Reading text:
^^^^

Friday, February 17, 2012

The heirachy of energy value

Energy is moving in and out of our perspective continuously. Similarly we could say we are the one who is moving in and out of energy experiences, but what is certain is that there is a true relationship and interaction of energy going on throughout our every waking moment. There is the energy of thought that is incessantly moving through our mind. There is the energy of "potential energy" which comes to us in various forms such as food, actions bequeathed to us, and gifts received, and then there is the kinetic state of our own energy channeled through our actions towards others.
In the beginning we are asleep. We see only the surface reflection of the energy. We put the highest value on this aspect of the energy. In line with this we affix illusive values to different reflections to make them appear more or less valuable in comparison to one another, to help us determine which ones are more important that others. We always pursue the ones with the highest value, leaving us in the greatest state of deficit being the gap between where we are and where we think we want to be.
We attribute happiness to the attainment of the reflection, oblivious to the fact that the energy that causes the reflection is already present, and that it is in unlimited supply.

^^^^

Records:
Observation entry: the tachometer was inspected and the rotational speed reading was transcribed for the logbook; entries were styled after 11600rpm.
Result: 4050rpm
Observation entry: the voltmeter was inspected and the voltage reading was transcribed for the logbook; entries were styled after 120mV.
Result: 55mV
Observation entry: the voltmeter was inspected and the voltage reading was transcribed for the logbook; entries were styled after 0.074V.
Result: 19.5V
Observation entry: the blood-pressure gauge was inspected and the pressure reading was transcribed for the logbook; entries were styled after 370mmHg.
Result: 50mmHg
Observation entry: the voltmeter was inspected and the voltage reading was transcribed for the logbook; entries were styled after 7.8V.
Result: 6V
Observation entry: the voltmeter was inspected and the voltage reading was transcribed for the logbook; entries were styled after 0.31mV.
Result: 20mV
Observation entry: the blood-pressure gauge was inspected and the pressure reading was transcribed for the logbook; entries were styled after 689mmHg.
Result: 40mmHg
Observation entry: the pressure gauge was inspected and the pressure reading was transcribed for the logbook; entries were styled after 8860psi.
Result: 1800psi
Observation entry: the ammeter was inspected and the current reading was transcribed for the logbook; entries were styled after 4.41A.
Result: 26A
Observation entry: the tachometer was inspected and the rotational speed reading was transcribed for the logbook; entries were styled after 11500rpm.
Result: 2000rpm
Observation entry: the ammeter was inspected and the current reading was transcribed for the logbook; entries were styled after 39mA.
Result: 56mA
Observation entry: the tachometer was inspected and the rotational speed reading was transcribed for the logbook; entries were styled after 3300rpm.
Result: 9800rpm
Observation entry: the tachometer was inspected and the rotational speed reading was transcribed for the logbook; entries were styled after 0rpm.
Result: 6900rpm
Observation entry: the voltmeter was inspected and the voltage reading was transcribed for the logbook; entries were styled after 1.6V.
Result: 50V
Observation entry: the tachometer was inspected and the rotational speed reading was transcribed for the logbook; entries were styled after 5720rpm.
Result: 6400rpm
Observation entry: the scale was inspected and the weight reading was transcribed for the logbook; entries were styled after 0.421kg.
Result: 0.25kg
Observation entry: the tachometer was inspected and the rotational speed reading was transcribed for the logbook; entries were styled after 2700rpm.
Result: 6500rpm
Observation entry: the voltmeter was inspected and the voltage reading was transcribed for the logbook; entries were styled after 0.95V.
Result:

^^^^

Tasks and exercises:
1. In the energy post, what forms does "potential energy" come to us in?
2. Copy the passage from the energy post word for word, starting with "Energy is moving" and going on through "actions towards others.".

List of answers:
1. Food, actions bequeathed to us, and gifts received.

2.
Energy is moving in and out of our perspective continuously. Similarly we could say we are the one who is moving in and out of energy experiences, but what is certain is that there is a true relationship and interaction of energy going on throughout our every waking moment. There is the energy of thought that is incessantly moving through our mind. There is the energy of "potential energy" which comes to us in various forms such as food, actions bequeathed to us, and gifts received, and then there is the kinetic state of our own energy channeled through our actions towards others.